Extracted data:
————————
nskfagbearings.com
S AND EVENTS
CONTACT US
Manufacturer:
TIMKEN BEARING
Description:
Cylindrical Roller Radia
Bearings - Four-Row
————————
The task:
For this exercise, repeat the data above exactly.

Solved problem:
nskfagbearings.com
S AND EVENTS
CONTACT US
Manufacturer:
TIMKEN BEARING
Description:
Cylindrical Roller Radia
Bearings - Four-Row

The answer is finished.